Nissan Motor prévoit de rationaliser sa gamme automobile mondiale en supprimant les modèles les moins performants et déploiera, à long terme, des technologies de conduite assistée par intelligence artificielle sur 90% de sa flotte, a annoncé le constructeur mardi.

Ces changements, détaillés dans un communiqué sur sa stratégie à long terme faisant suite au plan de restructuration présenté par le directeur de la planification Ivan Espinosa l'an dernier, visent à revitaliser le quatrième constructeur automobile japonais après des années de turbulences.

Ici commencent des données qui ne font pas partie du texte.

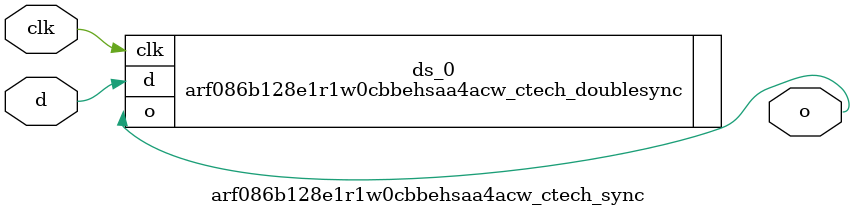
<source format=sv>

`ifndef ARF086B128E1R1W0CBBEHSAA4ACW_CTECH_SYNC_SV
`define ARF086B128E1R1W0CBBEHSAA4ACW_CTECH_SYNC_SV

module arf086b128e1r1w0cbbehsaa4acw_ctech_sync (
  input  logic  clk,
  input  logic  d,

  output logic  o
);

  arf086b128e1r1w0cbbehsaa4acw_ctech_doublesync ds_0 (.o(o), .d(d), .clk(clk));

endmodule // arf086b128e1r1w0cbbehsaa4acw_ctech_sync

`endif // ARF086B128E1R1W0CBBEHSAA4ACW_CTECH_SYNC_SV
</source>
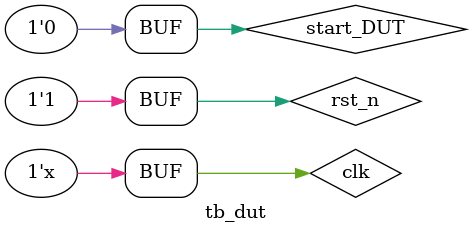
<source format=v>
`timescale 1ns / 1ps


module tb_dut(

    );
    reg               clk                 ;
    reg               rst_n               ;
    wire  [31:0]      bram_init_rd_data_i ;//bram init read data
    wire  [31:0]      bram_res_rd_data_i  ;//bram res  read data
    reg               start_DUT           ;    
    wire              bram_init_en_o      ;//bram init en
    wire  [31:0]      bram_init_addr_o    ;//bram init addr
    wire              bram_init_we_o      ;//bram init we
    wire  [31:0]      bram_init_wr_data_o ;//bram init write data, not used
    wire              bram_init_rst_0     ;//bram init reset, high valid  
    wire              bram_res_en_o       ;//bram res  en
    wire  [31:0]      bram_res_addr_o     ;//bram res  addr
    wire              bram_res_we_o       ;//bram res  we
    wire  [31:0]      bram_res_wr_data_o  ;//bram res  write data, not used
    wire              bram_res_rst_0      ;//bram res  reset, high valid  
    wire              DUT_finish          ; 

initial begin
    clk = 0;
    rst_n <= 1;
    start_DUT <= 0;
    #10
    rst_n <= 0;
    #10
    rst_n <= 1;
    #15
    start_DUT <= 1;
    #10
    start_DUT <= 0;
end

always #5 clk = ~clk;




BRAM_INIT u_bram_init(
  .clka     (clk),
  .ena      (bram_init_en_o),
  .wea      (bram_init_we_o),
  .addra    (bram_init_addr_o),
  .dina     (bram_init_wr_data_o),
  .douta    (bram_init_rd_data_i)
);
















    
    
    dut u_dut(
        .clk                 (clk                 ),
        .rst_n               (rst_n               ),
        .bram_init_rd_data_i (bram_init_rd_data_i ),
        .bram_res_rd_data_i  (bram_res_rd_data_i  ),
        .start_DUT           (start_DUT           ),                     
        .bram_init_en_o      (bram_init_en_o      ),
        .bram_init_addr_o    (bram_init_addr_o    ),
        .bram_init_we_o      (bram_init_we_o      ),
        .bram_init_wr_data_o (bram_init_wr_data_o ),
        .bram_init_rst_0     (bram_init_rst_0     ),                     
        .bram_res_en_o       (bram_res_en_o       ),
        .bram_res_addr_o     (bram_res_addr_o     ),
        .bram_res_we_o       (bram_res_we_o       ),
        .bram_res_wr_data_o  (bram_res_wr_data_o  ),
        .bram_res_rst_0      (bram_res_rst_0      ),                     
        .DUT_finish          (DUT_finish          ) 
    
    );
endmodule

</source>
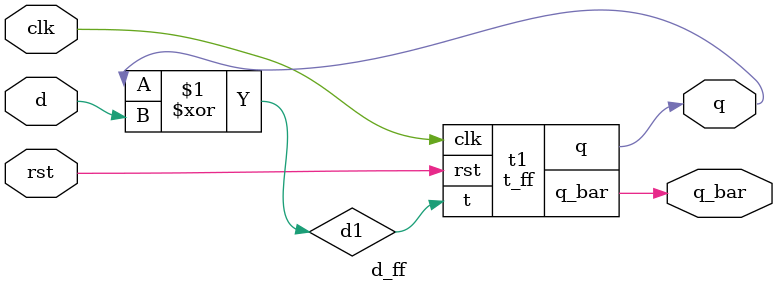
<source format=v>
module t_ff(
input clk,rst,t,
output reg q,
output q_bar);
always@(posedge clk or posedge rst)begin
if(rst)
q<=1'b0;
else if(t)
q<=~q;
else
q<=q;
end
assign q_bar=~q;
endmodule
module d_ff(
input clk,rst,d,
output q,q_bar);
wire d1;
xor x1(d1,q,d);
t_ff t1(.t(d1), .clk(clk), .rst(rst), .q(q), .q_bar(q_bar));
endmodule

</source>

Le groupe a précisé qu'il ramènerait le nombre de ses modèles de 56 à 45, avec pour objectif des ventes annuelles de 1 million de véhicules aux États-Unis comme en Chine d'ici l'exercice 2030, tout en portant son volume de ventes annuel au Japon à 550 000 unités d'ici cette échéance.

M. Espinosa a également dévoilé une version hybride du SUV Rogue - connu sous le nom de X-Trail au Japon - ainsi qu'une déclinaison électrique du modèle Juke.

"C'est ainsi que notre stratégie de portefeuille prend vie, ancrée dans la rentabilité et bâtie autour d'une gamme plus resserrée et plus forte", a déclaré M. Espinosa.

Nissan va également élargir les options de motorisation de ses modèles et réinvestir dans la croissance, a-t-il ajouté.

PROGRÈS DU REDRESSEMENT

Nissan a indiqué qu'un point d'étape sur l'avancement du plan de restructuration de l'an dernier serait fait lors de la publication des résultats financiers annuels le mois prochain, avant l'annonce d'autres éléments d'orientation stratégique plus tard dans l'année.

Dans le cadre du vaste plan de redressement de M. Espinosa, Nissan réduit son empreinte industrielle mondiale et comprime ses effectifs de 15%.

M. Espinosa a estimé que le moment était venu pour le constructeur, qui reste distancé par Toyota, Honda et Suzuki en termes de volumes, d'affiner sa vision à long terme pour guider son action alors qu'il atteint la mi-parcours de son plan de redressement.

"Nous pensons que la société est susceptible de présenter des perspectives relativement constructives, ce qui pourrait être perçu de manière modérément positive à court terme", ont noté les analystes de Bernstein.

"Cela dit, compte tenu de l'incertitude macroéconomique actuelle, la visibilité reste limitée quant à la capacité de Nissan à délivrer une croissance pérenne de son chiffre d'affaires et à réussir un véritable redressement."

Malgré le conflit au Moyen-Orient, Nissan reste déterminé à accroître ses ventes dans la région, où il compte bénéficier d'un marché en croissance et de solides performances, a déclaré aux journalistes Guillaume Cartier, directeur de la performance.

Le constructeur a commencé à acheminer ses véhicules vers des ports au Sri Lanka, à Singapour et en Chine avant de les expédier vers Fujaïrah aux Émirats arabes unis et Djeddah en Arabie saoudite pour leur transport ultérieur.

"Nous croyons toujours que le Moyen-Orient va croître", a affirmé M. Cartier, ajoutant que Nissan ne modifiait pas sa stratégie.

Nissan a déclaré qu'il ferait de l'exportation un pilier stratégique en Chine, en expédiant sa berline électrique N7 vers l'Amérique latine et l'ASEAN, ainsi que son pick-up Frontier Pro vers le Moyen-Orient en plus de ces marchés.

L'entreprise vise également à produire davantage de véhicules aux États-Unis en portant son taux de production locale à 80% à terme, contre environ 60% actuellement, et à régénérer sa marque de luxe Infiniti par l'introduction de nouveaux modèles.

LE CONSTRUCTEUR PRÉVOIT UNE SÉRIE COMPACTE AU JAPON

Au Japon, le constructeur lancera une gamme de voitures compactes à partir de l'exercice 2028, a-t-il précisé. Il s'efforcera de déployer des capacités de conduite autonome de bout en bout sur son nouveau monospace Elgrand, dont le lancement est prévu au Japon cet été, d'ici la fin de l'exercice 2027.

Nissan a conclu des partenariats pour le développement de robots-taxis avec Uber Technologies et la startup britannique Wayve, avec l'objectif de lancer un programme pilote à Tokyo d'ici fin 2026.

L'action Nissan a clôturé la séance en hausse de 1,4%, sous-performant la progression de 2,4% de l'indice de référence Nikkei.

La société doit publier ses résultats financiers annuels le 13 mai. En février, elle avait nettement révisé ses prévisions de perte annuelle et publié un bénéfice surprise au troisième trimestre, signe que son redressement semble gagner en vigueur.